Each line of the records has to be copied exactly, though the pictures must be left out.

_Records shown_
____________________
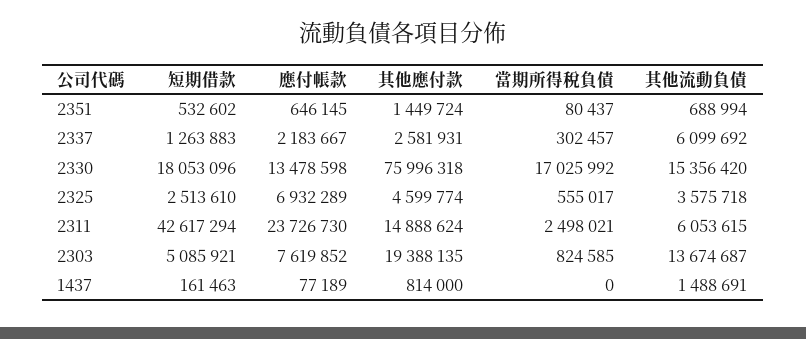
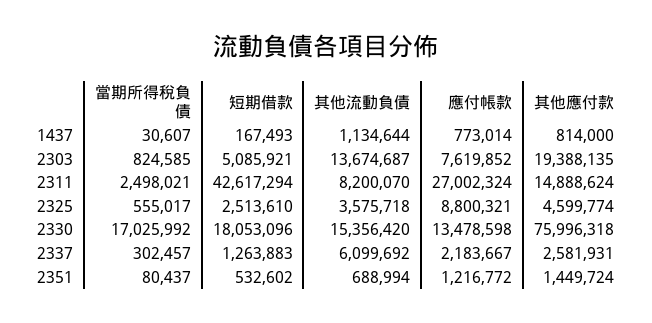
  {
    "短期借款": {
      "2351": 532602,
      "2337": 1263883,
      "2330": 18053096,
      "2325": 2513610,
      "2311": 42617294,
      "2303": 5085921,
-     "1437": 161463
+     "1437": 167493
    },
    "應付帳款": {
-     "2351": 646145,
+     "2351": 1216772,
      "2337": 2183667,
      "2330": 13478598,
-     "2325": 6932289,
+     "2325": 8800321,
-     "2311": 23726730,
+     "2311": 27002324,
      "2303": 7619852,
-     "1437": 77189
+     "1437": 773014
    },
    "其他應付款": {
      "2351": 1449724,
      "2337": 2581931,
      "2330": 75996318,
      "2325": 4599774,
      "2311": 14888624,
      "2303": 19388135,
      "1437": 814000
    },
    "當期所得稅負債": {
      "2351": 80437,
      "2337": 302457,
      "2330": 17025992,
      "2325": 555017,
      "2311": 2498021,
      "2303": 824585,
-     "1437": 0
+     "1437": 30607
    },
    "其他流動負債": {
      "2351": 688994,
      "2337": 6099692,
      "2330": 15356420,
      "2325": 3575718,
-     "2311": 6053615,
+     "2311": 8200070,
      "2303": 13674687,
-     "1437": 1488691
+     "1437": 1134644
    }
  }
____________________
_Exercise response_
  {
    "短期借款": {
      "2351": 532602,
      "2337": 1263883,
      "2330": 18053096,
      "2325": 2513610,
      "2311": 42617294,
      "2303": 5085921,
-     "1437": 161463
+     "1437": 167493
    },
    "應付帳款": {
-     "2351": 646145,
+     "2351": 1216772,
      "2337": 2183667,
      "2330": 13478598,
-     "2325": 6932289,
+     "2325": 8800321,
-     "2311": 23726730,
+     "2311": 27002324,
      "2303": 7619852,
-     "1437": 77189
+     "1437": 773014
    },
    "其他應付款": {
      "2351": 1449724,
      "2337": 2581931,
      "2330": 75996318,
      "2325": 4599774,
      "2311": 14888624,
      "2303": 19388135,
      "1437": 814000
    },
    "當期所得稅負債": {
      "2351": 80437,
      "2337": 302457,
      "2330": 17025992,
      "2325": 555017,
      "2311": 2498021,
      "2303": 824585,
-     "1437": 0
+     "1437": 30607
    },
    "其他流動負債": {
      "2351": 688994,
      "2337": 6099692,
      "2330": 15356420,
      "2325": 3575718,
-     "2311": 6053615,
+     "2311": 8200070,
      "2303": 13674687,
-     "1437": 1488691
+     "1437": 1134644
    }
  }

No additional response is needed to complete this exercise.